The series seems like a pleasant enough project (even with FitzPatrick saying "Culloden" like it was a brand of toothpaste), and commendable for capturing precious little vignettes from faraway places... and now, to us, faraway times as well.

6:48 PM  
Blogger Laura said...

Seth, delighted to know you like them! I'd like to check out the recent Cinerama releases from Flicker Alley.

Maricatrin, you're correct, he does have unique pronunciations in general...I guess I've gotten used to it but you're right!
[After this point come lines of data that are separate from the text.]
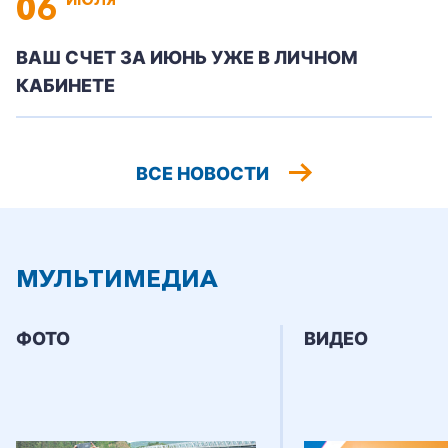
06
ВАШ СЧЕТ ЗА ИЮНЬ УЖЕ В ЛИЧНОМ
КАБИНЕТЕ
ВСЕ НОВОСТИ
МУЛЬТИМЕДИА
ФОТО
ВИДЕО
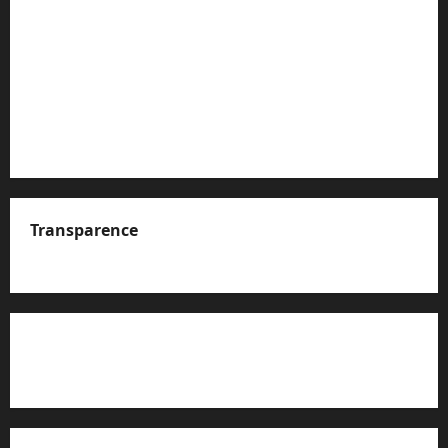
Transparence
A propos de nous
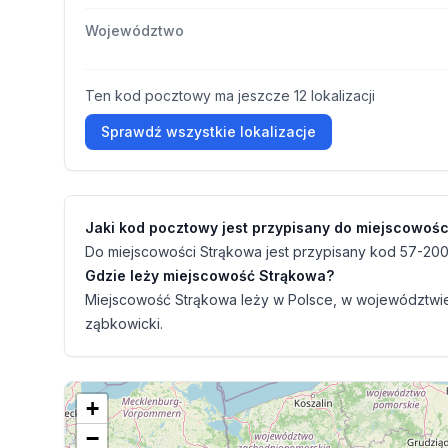
Województwo
Ten kod pocztowy ma jeszcze 12 lokalizacji
Sprawdź wszystkie lokalizacje
Jaki kod pocztowy jest przypisany do miejscowoś
Do miejscowości Strąkowa jest przypisany kod 57-200
Gdzie leży miejscowość Strąkowa?
Miejscowość Strąkowa leży w Polsce, w województwie 
ząbkowicki.
+
−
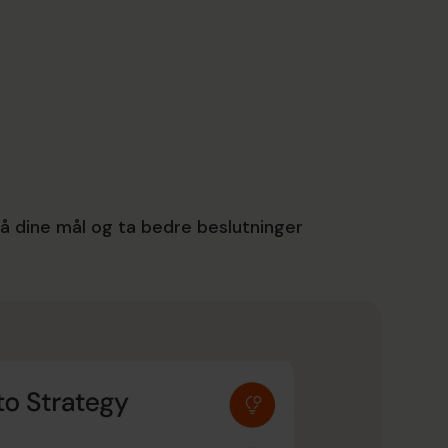
Koble sammen strategi, budsjett
og gjennomføring i en enkelt flyt
Plattformen knytter mål og ressurser direkte
til strategiske planer, slik at hvert initiativ
støtter klare, målbare effekter på
virksomheten.
nå dine mål og ta bedre beslutninger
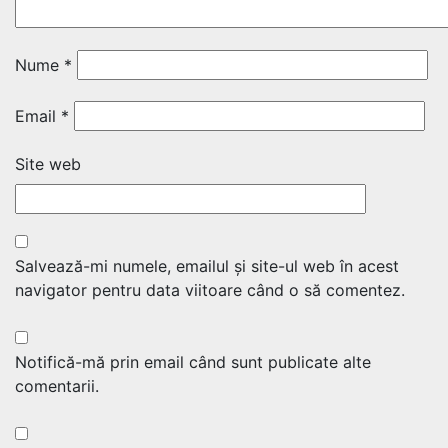
Nume
*
Email
*
Site web
Salvează-mi numele, emailul și site-ul web în acest
navigator pentru data viitoare când o să comentez.
Notifică-mă prin email când sunt publicate alte
comentarii.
Another reason I find the sets interesting is the early use (in the mid '30s) of Technicolor, plus, if you're not already aware, the films were a training ground for future Oscar winners Winton C. Hoch and Jack Cardiff. Combined with the long-ago looks at places near and far, a lot to enjoy here.

Best wishes,
Laura

10:36 AM  
Blogger Rivelin Mill said...

If you still have this volume to hand I wonder if you could satisfy my curiosity about 'Scholastic England' which I am having trouble finding on this side of the Atlantic. My father was a scholar at Eton College. I found a letter he wrote home in which he describes the arrival of "James B Fitzpatrick Travel Talks Limited" (of course he meant James A) to do some filming. BUT, that was in 1945. Since Scholastic England came out in 1948 I wonder if it is feasible that they might have kept the footage for three years before using it (this might explain the poor quality?). Or maybe they went back and did some more filming. Comparing the footage with my father's description might help decide. Even if this turns out to a wild goose chase, I think what he wrote says something about the company's way of working and attitude to their subject (my father was 13 years old):

“On Thursday afternoon some welcome light refreshment turned up, heavily disguised as James B. Fitzpatrick’s travel Talks limited, (British Expedition). A[s] I gazed with very little enthusiasm upon my Maths Extra Work, a number of cars drew up in Westons yard. Skipping lightly to the window I saw a complete filming apparatus being unloaded from a van, so collecting various friends I went off to see what all this was in aid of. We were instantly commandeered by a stout gentleman with an American accent which could be cut with a knife, and sent back for our Top Hats (Apparently the Great American Public would consider a film a fraud if it showed us wearing anythng but Top Hats). The American started with the idea that most of us should walk across what he called “the Lawn”, (College Grass) and it took the Captain of the School a good five minutes to impress upon him that it was Holy Ground (capital H, capital G.) However, for an hour the nine of us walked round Westons yard & School yard, while a short stubby man with a Pipe which was certain death at a range of 3 yards to windward solemnly filmed us.”